Without access to top-grade failure analysis equipment (costs millions), domain expertise & countless man-hours invested you won't be able to tell if the hardware has been backdoored.

>i don't know shit about ISAs
Should've stopped there pal. Intel, AMD, ARM, etc. invest billions of dollars per year in R&D to get better performance per watt & transistor count.
A free & open-source project with very limited funding isn't gonna get anywhere near the performance levels of a commercial core.

>That's not gonna solve anything

> google "define anything"

it solves the problem brought up by op. it does not solve the problem of backdoored silicon.

troll harder

>...R&D to get better performance per watt & transistor count.

at least i know what ISA means

>implying an NSA spy at your silicon fab isn't gonna put in a backdoor anyways
Give it up.

There's a project to make a modular PC card thing that you can put in a laptop chassis or other devices. They're applying for FSF Respects Your Freedom certification, meaning no proprietary firmware and no ME. It's a crappy ARM chip, but of course if someone makes a better card later you can just replace it.

crowdsupply.com/eoma68/micro-desktop

You realize that Intel ME has access to the PCI bus anyways right?

How is that related? You mean the Intel ME on the main CPU in the laptop? No no, it's not a laptop, it's just a display and keyboard and touchpad, the computer is all in the card.

Oh I thought it was like a PCI PC card for laptops, never mind then.

POWER, PowerPC, SPARC, MIPS, etc.

>but my guess is that RISC-V is much cleaner and more elegant than x86

So what if it gives you a 5% boost? The transitional costs of moving to a completely new architecture and bearing the support burden for a wholy new ecosystem while pushing uphill against the incompatible software applications burden is going to kill you swiftly.

BTW, those 5 % are easily absorbed into the disadvantage you will have because your libc, kernel, multimedia software and whatever cpu-sensitite code will not be as optimized as x86 - or even ARM. So you probably won't have any advantage from your nicely clean architecture - maybe only after it is 10-15 years in the mainstream.

With the complexity of todays CPUs, after a certain size, the ISA doesn't matter anymore, only the microarchitecture ( = Haswell, Cortex-A57, Zen, etc) does. The only lasting impact is probably from code size, but in that parameter, x86 wins over RISC-V unless you use the special compressed mode which is speciality for embedded and not viable for mainstream.

>what advantage do you get by moving from x86 to RISC-V?
Lack of Intel ME / AMD-SP. Also the architecture is auditable down to the schematics.

Well, don't get me wrong, I do like the idea and it could be nice and exciting to have such CPUs.

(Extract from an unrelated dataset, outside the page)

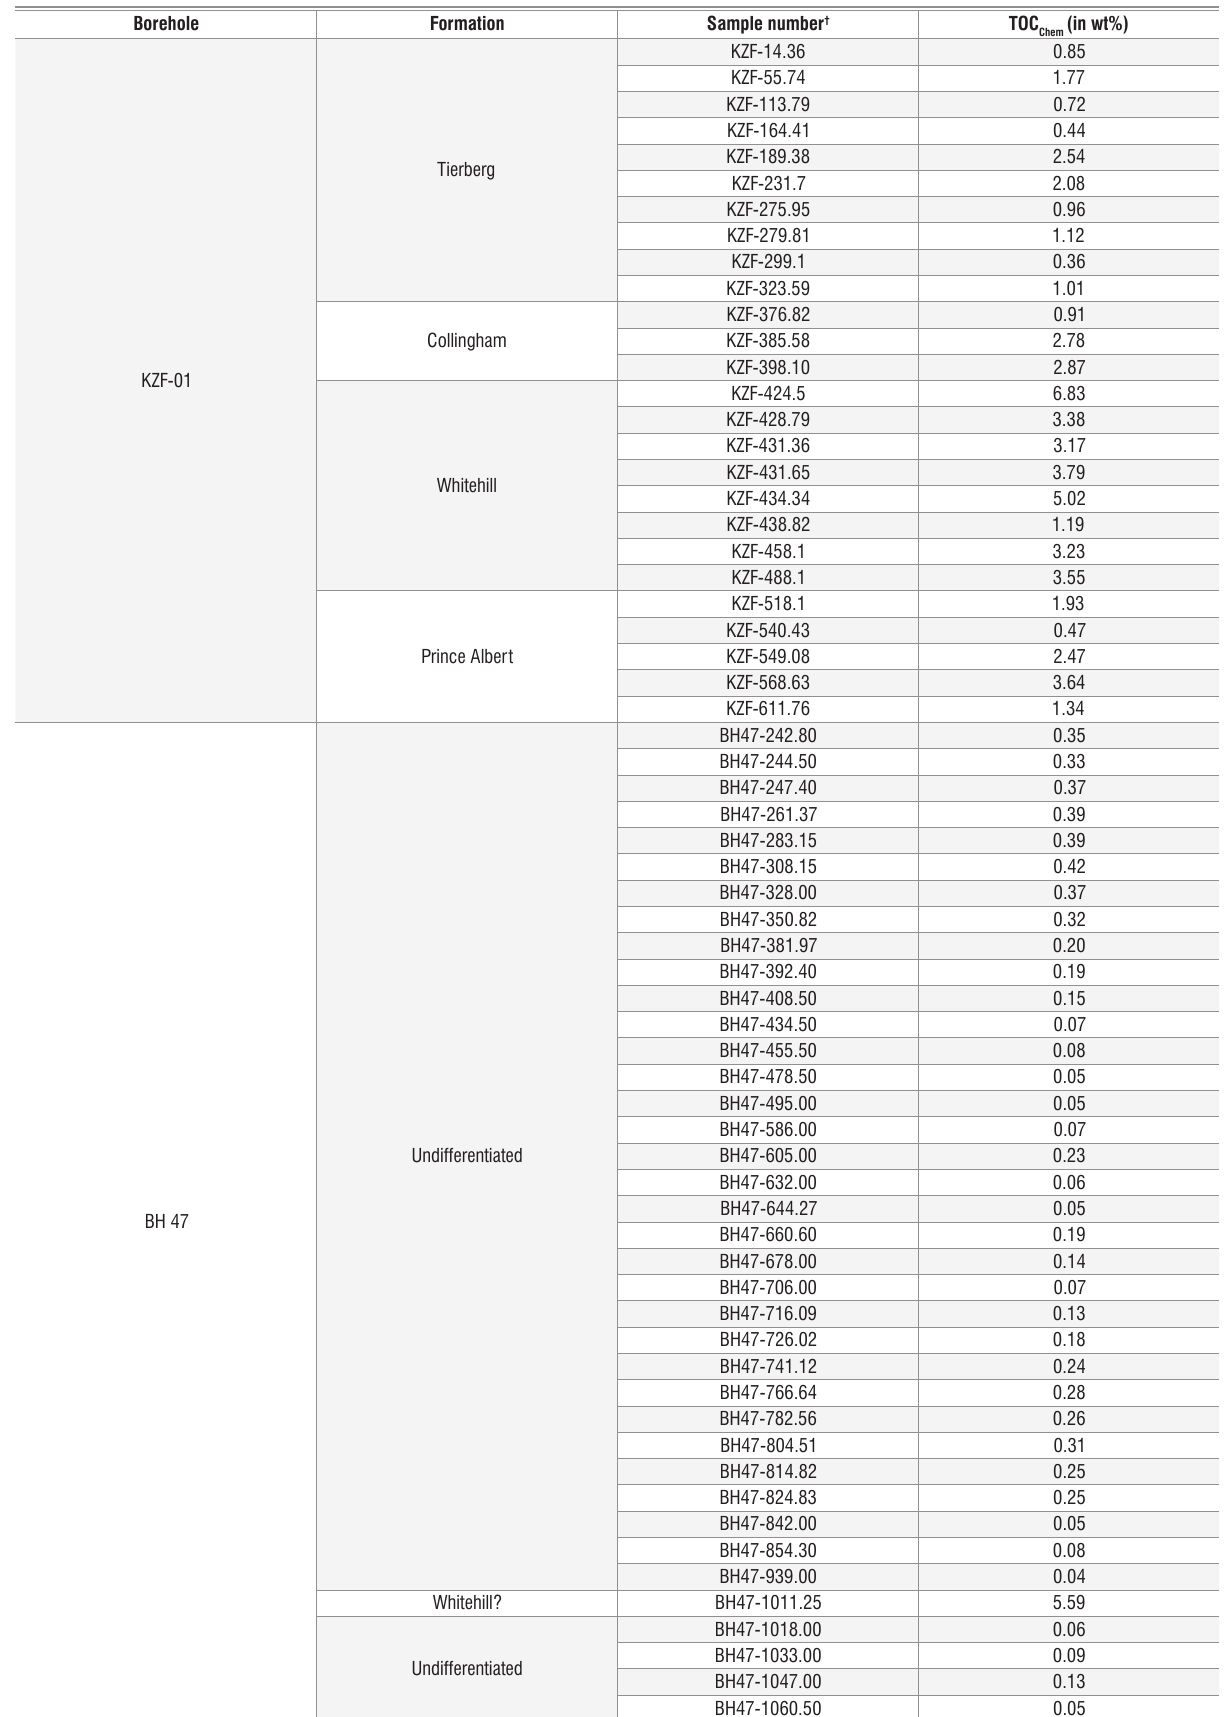
Table 3: Total organic carbon (TOC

It is just that I am very sceptical about the chances it has to break through - or at least to break through any time soon.

So don't get too excited, don't expect to be able to use it in next 10 years, and maybe be pleasantly surprised.

That is not a significant advantage really. What I was saying has to largely do with economics and practical constraints, while closedness and potential backdoor scare are to a large degree just theoretical and tinfoil matters.

This argument might appeal to some governments, but if such government would act on the sentiment and make its own RISC-V chips, it won't be anything useful or generally available. See the Russian Elbrus thingy.

BTW, if there was significant market for CPUs without PSP/Trustzone and IME built in, you could just convince x86 makers to cover it. It would be easy for them to issue such products.